While the vast majority of companies involved in mergers and acquisitions (M&As) use retention agreements to retain key talent, a survey by consultancy Towers Watson shows that companies that are most successful at retention begin the process early—identifying highly valued people and using financial and nonfinancial rewards to keep them onboard.
Towers Watson's 2012 M&A Retention Survey, conducted from February through April 2012, included 180 companies—some of the world's largest serial acquirers among them—from 19 countries. The responses revealed the effectiveness of various retention strategies and confirmed that, while economic uncertainty has slowed the pace of deal making in some parts of the world, acquisitions and divestitures remain a viable growth strategy for many organizations. More than half of the respondents completed between two to 10 acquisitions over the previous two years.
“With successful deal implementation a core priority for many companies, the focus on retention has intensified. In today’s climate, when companies are often buying skills or relying on an acquisition’s staff to meet critical sales or market share goals, the ability to retain the right people can be a make-or-break element in the deal,” said Mary Cianni, global leader of M&A services at Towers Watson.
Successful Acquirers Do Things Differently
Because most companies that use retention agreements as part of their overall strategy still face challenges in keeping people, Towers Watson focused on a subset of the acquirers that reported greatest success at retention to learn what they did. A key finding: While companies with successful retention strategies use many of the same tactics to retain employees as their less successful counterparts do, they emphasize certain ones to a much greater extent. For example:
- The vast majority (92 percent) of successful acquirers use retention bonuses, compared with just 53 percent of other companies.
- Three-fourths (74 percent) of successful companies use personal outreach by managers and leaders, more than three times the number of other acquirers (24 percent) that use this tactic.

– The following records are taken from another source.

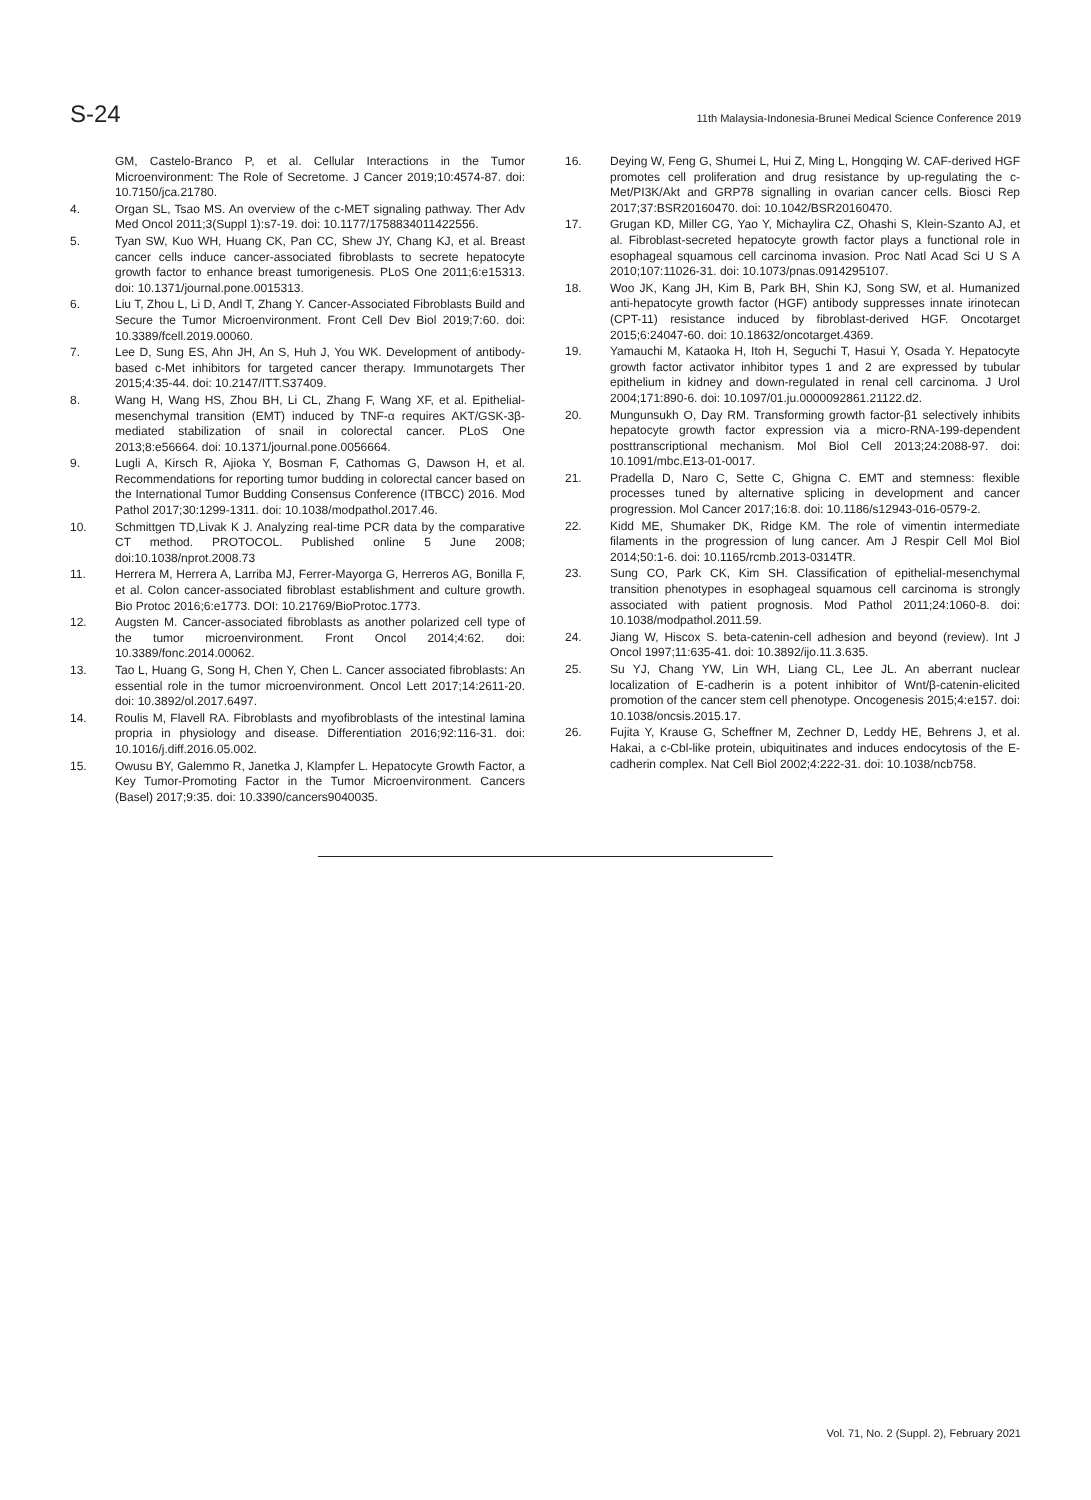S-24 11th Malaysia-Indonesia-Brunei Medical Science Conference 2019
GM, Castelo-Branco P, et al. Cellular Interactions in the Tumor Microenvironment: The Role of Secretome. J Cancer 2019;10:4574-87. doi: 10.7150/jca.21780.
4. Organ SL, Tsao MS. An overview of the c-MET signaling pathway. Ther Adv Med Oncol 2011;3(Suppl 1):s7-19. doi: 10.1177/1758834011422556.
5. Tyan SW, Kuo WH, Huang CK, Pan CC, Shew JY, Chang KJ, et al. Breast cancer cells induce cancer-associated fibroblasts to secrete hepatocyte growth factor to enhance breast tumorigenesis. PLoS One 2011;6:e15313. doi: 10.1371/journal.pone.0015313.
6. Liu T, Zhou L, Li D, Andl T, Zhang Y. Cancer-Associated Fibroblasts Build and Secure the Tumor Microenvironment. Front Cell Dev Biol 2019;7:60. doi: 10.3389/fcell.2019.00060.
7. Lee D, Sung ES, Ahn JH, An S, Huh J, You WK. Development of antibody-based c-Met inhibitors for targeted cancer therapy. Immunotargets Ther 2015;4:35-44. doi: 10.2147/ITT.S37409.
8. Wang H, Wang HS, Zhou BH, Li CL, Zhang F, Wang XF, et al. Epithelial-mesenchymal transition (EMT) induced by TNF-α requires AKT/GSK-3β-mediated stabilization of snail in colorectal cancer. PLoS One 2013;8:e56664. doi: 10.1371/journal.pone.0056664.
9. Lugli A, Kirsch R, Ajioka Y, Bosman F, Cathomas G, Dawson H, et al. Recommendations for reporting tumor budding in colorectal cancer based on the International Tumor Budding Consensus Conference (ITBCC) 2016. Mod Pathol 2017;30:1299-1311. doi: 10.1038/modpathol.2017.46.
10. Schmittgen TD,Livak K J. Analyzing real-time PCR data by the comparative CT method. PROTOCOL. Published online 5 June 2008; doi:10.1038/nprot.2008.73
11. Herrera M, Herrera A, Larriba MJ, Ferrer-Mayorga G, Herreros AG, Bonilla F, et al. Colon cancer-associated fibroblast establishment and culture growth. Bio Protoc 2016;6:e1773. DOI: 10.21769/BioProtoc.1773.
12. Augsten M. Cancer-associated fibroblasts as another polarized cell type of the tumor microenvironment. Front Oncol 2014;4:62. doi: 10.3389/fonc.2014.00062.
13. Tao L, Huang G, Song H, Chen Y, Chen L. Cancer associated fibroblasts: An essential role in the tumor microenvironment. Oncol Lett 2017;14:2611-20. doi: 10.3892/ol.2017.6497.
14. Roulis M, Flavell RA. Fibroblasts and myofibroblasts of the intestinal lamina propria in physiology and disease. Differentiation 2016;92:116-31. doi: 10.1016/j.diff.2016.05.002.
15. Owusu BY, Galemmo R, Janetka J, Klampfer L. Hepatocyte Growth Factor, a Key Tumor-Promoting Factor in the Tumor Microenvironment. Cancers (Basel) 2017;9:35. doi: 10.3390/cancers9040035.
16. Deying W, Feng G, Shumei L, Hui Z, Ming L, Hongqing W. CAF-derived HGF promotes cell proliferation and drug resistance by up-regulating the c-Met/PI3K/Akt and GRP78 signalling in ovarian cancer cells. Biosci Rep 2017;37:BSR20160470. doi: 10.1042/BSR20160470.
17. Grugan KD, Miller CG, Yao Y, Michaylira CZ, Ohashi S, Klein-Szanto AJ, et al. Fibroblast-secreted hepatocyte growth factor plays a functional role in esophageal squamous cell carcinoma invasion. Proc Natl Acad Sci U S A 2010;107:11026-31. doi: 10.1073/pnas.0914295107.
18. Woo JK, Kang JH, Kim B, Park BH, Shin KJ, Song SW, et al. Humanized anti-hepatocyte growth factor (HGF) antibody suppresses innate irinotecan (CPT-11) resistance induced by fibroblast-derived HGF. Oncotarget 2015;6:24047-60. doi: 10.18632/oncotarget.4369.
19. Yamauchi M, Kataoka H, Itoh H, Seguchi T, Hasui Y, Osada Y. Hepatocyte growth factor activator inhibitor types 1 and 2 are expressed by tubular epithelium in kidney and down-regulated in renal cell carcinoma. J Urol 2004;171:890-6. doi: 10.1097/01.ju.0000092861.21122.d2.
20. Mungunsukh O, Day RM. Transforming growth factor-β1 selectively inhibits hepatocyte growth factor expression via a micro-RNA-199-dependent posttranscriptional mechanism. Mol Biol Cell 2013;24:2088-97. doi: 10.1091/mbc.E13-01-0017.
21. Pradella D, Naro C, Sette C, Ghigna C. EMT and stemness: flexible processes tuned by alternative splicing in development and cancer progression. Mol Cancer 2017;16:8. doi: 10.1186/s12943-016-0579-2.
22. Kidd ME, Shumaker DK, Ridge KM. The role of vimentin intermediate filaments in the progression of lung cancer. Am J Respir Cell Mol Biol 2014;50:1-6. doi: 10.1165/rcmb.2013-0314TR.
23. Sung CO, Park CK, Kim SH. Classification of epithelial-mesenchymal transition phenotypes in esophageal squamous cell carcinoma is strongly associated with patient prognosis. Mod Pathol 2011;24:1060-8. doi: 10.1038/modpathol.2011.59.
24. Jiang W, Hiscox S. beta-catenin-cell adhesion and beyond (review). Int J Oncol 1997;11:635-41. doi: 10.3892/ijo.11.3.635.
25. Su YJ, Chang YW, Lin WH, Liang CL, Lee JL. An aberrant nuclear localization of E-cadherin is a potent inhibitor of Wnt/β-catenin-elicited promotion of the cancer stem cell phenotype. Oncogenesis 2015;4:e157. doi: 10.1038/oncsis.2015.17.
26. Fujita Y, Krause G, Scheffner M, Zechner D, Leddy HE, Behrens J, et al. Hakai, a c-Cbl-like protein, ubiquitinates and induces endocytosis of the E-cadherin complex. Nat Cell Biol 2002;4:222-31. doi: 10.1038/ncb758.
Vol. 71, No. 2 (Suppl. 2), February 2021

“While money is a large part of the retention game, it isn’t everything. In fact, the most effective retention agreements include not just monetary incentives but a mix of varied retention tactics, with particular emphasis on personal outreach by managers,” said Steve Allan, regional leader of M&A services at Towers Watson.
Use of Retention Agreements
Among key findings from survey respondents:
- Retention agreements are the primary retention vehicle—used by 84 percent of acquirers and 70 percent of sellers—with retention bonuses the cornerstone of this approach. Roughly two thirds to three quarters or more of buyers and sellers use agreements, chiefly for senior leaders below the boardroom level, key contributors and technical experts.
- Time-based “pay to stay” provisions in retention agreements are used by 90 percent or more of buyers across North America, Asia and Europe. These provisions typically stretch from six months to one year after the deal is closed.
- Retention bonuses are far more common in North America (reported by 83 percent of respondents) than Asia (40 percent) and Europe (56 percent).
- Personal outreach by leaders to retention targets shows a similar pattern across the regions.
- Performance-based metrics are less common but in use at roughly half the acquiring companies across the regions, with nearly twice as many (74 percent) using individual performance goals as using organization-wide performance goals (38 percent).
- Retention efforts can go only so far. Of those employees who leave the organization despite having retention agreements, six out of 10 cite the deal as one of the primary reasons for leaving.
“The success of any transaction depends as much on effectively managing people and the organizational environment as it does on managing the timing and financials. Organizations that keep their overall retention and engagement programs strong will be much better positioned to succeed years beyond the closing of the deal,” stated Cianni. “Through being prepared and proactive, HR, in partnership with their business leaders, has a tremendous opportunity to step up and influence the ultimate success of a transaction.”